One gender gets of a plane, has a pint and wanders into the event.

The other has to redo hair, some make-up, change shoes because the good trousers are too long for walking around London in! (It was very posh and I do suffer from that Glaswegian thing that I always look slightly the worse for wear, as if there was a derailment and I had to walk through a forest to get back to civilisation).  Fortunately, the PR person walked in after me and was doing exactly the same thing.
This was like a posh version of  the business I own.
My has a bullet hole in the glass.

This gold writing desk  was in an antique shop across the road.
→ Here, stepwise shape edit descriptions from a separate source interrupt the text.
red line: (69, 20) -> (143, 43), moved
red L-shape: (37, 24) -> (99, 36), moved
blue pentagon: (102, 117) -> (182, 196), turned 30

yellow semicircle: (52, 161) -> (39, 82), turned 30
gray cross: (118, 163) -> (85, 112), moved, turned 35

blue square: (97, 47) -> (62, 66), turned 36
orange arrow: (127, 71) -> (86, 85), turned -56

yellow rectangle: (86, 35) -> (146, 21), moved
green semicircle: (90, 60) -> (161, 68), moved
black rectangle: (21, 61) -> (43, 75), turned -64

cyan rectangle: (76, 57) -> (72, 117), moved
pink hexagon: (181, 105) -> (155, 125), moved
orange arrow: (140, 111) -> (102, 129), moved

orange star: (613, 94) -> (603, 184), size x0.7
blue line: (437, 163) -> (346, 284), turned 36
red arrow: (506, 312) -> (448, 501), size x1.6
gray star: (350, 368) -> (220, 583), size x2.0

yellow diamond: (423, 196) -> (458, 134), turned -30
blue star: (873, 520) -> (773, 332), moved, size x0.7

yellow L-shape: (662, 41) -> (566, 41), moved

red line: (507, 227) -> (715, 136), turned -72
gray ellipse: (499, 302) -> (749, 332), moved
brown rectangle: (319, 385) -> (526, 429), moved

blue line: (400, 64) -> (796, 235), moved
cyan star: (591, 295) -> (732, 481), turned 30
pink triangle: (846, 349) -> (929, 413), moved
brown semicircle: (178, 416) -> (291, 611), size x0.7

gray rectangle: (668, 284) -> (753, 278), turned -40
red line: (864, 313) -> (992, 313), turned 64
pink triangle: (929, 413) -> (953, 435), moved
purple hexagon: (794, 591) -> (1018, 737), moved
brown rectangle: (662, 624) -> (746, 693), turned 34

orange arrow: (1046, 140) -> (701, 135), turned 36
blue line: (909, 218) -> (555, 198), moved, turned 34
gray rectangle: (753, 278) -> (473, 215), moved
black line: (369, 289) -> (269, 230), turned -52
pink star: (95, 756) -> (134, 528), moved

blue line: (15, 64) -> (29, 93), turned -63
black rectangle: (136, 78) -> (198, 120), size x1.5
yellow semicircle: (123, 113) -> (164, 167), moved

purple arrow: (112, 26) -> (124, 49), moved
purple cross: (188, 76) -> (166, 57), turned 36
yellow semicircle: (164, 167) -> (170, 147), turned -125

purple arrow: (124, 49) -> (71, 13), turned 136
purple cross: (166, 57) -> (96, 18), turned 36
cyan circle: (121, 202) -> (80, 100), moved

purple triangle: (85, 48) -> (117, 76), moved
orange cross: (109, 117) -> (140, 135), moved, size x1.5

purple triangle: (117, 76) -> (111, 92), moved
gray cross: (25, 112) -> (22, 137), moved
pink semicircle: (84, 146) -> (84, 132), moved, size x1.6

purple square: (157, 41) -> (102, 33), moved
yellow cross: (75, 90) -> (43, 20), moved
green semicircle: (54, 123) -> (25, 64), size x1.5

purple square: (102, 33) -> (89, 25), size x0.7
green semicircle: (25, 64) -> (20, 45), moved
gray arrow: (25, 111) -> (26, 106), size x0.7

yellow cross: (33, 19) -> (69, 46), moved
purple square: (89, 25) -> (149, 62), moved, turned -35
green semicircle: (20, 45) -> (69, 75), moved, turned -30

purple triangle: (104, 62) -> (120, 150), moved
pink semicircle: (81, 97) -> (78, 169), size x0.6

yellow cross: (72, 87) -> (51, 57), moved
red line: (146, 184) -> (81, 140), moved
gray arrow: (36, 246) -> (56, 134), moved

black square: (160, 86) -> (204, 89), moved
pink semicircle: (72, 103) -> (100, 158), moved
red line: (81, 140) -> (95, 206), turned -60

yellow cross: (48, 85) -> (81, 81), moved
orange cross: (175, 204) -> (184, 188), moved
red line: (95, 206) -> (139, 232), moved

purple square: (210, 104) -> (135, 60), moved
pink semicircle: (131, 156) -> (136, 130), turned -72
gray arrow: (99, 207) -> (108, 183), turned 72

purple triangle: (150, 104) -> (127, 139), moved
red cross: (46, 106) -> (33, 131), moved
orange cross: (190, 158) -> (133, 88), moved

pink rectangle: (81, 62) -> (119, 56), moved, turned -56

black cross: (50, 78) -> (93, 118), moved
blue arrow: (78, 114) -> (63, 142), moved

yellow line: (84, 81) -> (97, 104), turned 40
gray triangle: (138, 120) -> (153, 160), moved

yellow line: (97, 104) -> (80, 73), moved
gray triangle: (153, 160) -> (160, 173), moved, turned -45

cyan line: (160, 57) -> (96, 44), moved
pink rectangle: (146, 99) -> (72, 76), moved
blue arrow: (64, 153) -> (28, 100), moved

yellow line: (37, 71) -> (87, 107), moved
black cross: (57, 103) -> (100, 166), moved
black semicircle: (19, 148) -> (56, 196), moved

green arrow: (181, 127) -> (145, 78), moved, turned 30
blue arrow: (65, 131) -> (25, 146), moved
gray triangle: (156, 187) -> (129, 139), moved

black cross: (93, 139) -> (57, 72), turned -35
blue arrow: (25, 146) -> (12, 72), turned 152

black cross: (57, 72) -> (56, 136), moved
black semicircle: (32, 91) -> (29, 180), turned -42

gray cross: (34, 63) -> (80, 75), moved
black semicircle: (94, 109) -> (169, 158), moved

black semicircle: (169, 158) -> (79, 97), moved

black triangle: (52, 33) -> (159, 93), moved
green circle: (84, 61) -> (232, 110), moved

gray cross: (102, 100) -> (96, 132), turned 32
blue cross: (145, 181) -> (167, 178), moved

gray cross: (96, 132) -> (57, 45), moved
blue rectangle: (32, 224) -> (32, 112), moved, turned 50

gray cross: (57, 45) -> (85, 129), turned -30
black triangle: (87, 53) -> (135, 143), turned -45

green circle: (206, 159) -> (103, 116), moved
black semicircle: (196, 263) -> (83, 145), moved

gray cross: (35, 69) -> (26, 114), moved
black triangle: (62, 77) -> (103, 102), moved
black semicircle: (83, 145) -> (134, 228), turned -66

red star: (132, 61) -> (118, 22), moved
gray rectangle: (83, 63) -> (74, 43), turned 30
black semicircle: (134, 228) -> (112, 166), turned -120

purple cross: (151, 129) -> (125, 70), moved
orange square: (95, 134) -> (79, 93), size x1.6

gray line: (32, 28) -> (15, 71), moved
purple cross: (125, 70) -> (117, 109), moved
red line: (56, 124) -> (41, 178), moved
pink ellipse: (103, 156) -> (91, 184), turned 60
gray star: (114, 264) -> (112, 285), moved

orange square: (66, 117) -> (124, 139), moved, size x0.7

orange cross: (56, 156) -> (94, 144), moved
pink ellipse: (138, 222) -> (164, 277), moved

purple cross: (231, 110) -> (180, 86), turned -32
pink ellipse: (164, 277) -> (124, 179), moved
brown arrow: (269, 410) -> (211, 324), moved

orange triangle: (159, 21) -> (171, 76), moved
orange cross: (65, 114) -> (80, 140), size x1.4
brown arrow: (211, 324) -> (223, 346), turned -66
And Blackthorn is sloe, as in sloe gin, so I smuggled this back in my 200ml or less.

Yes, a separate PR company person.
A PR company with a budget behind the venture.
An afternoon tea in a five star hotel.
A no pressure meet and greet with a lot of good news to follow.
A chat and a drink with good mates.
I am a very lucky and very excited little Scottus Criminalis.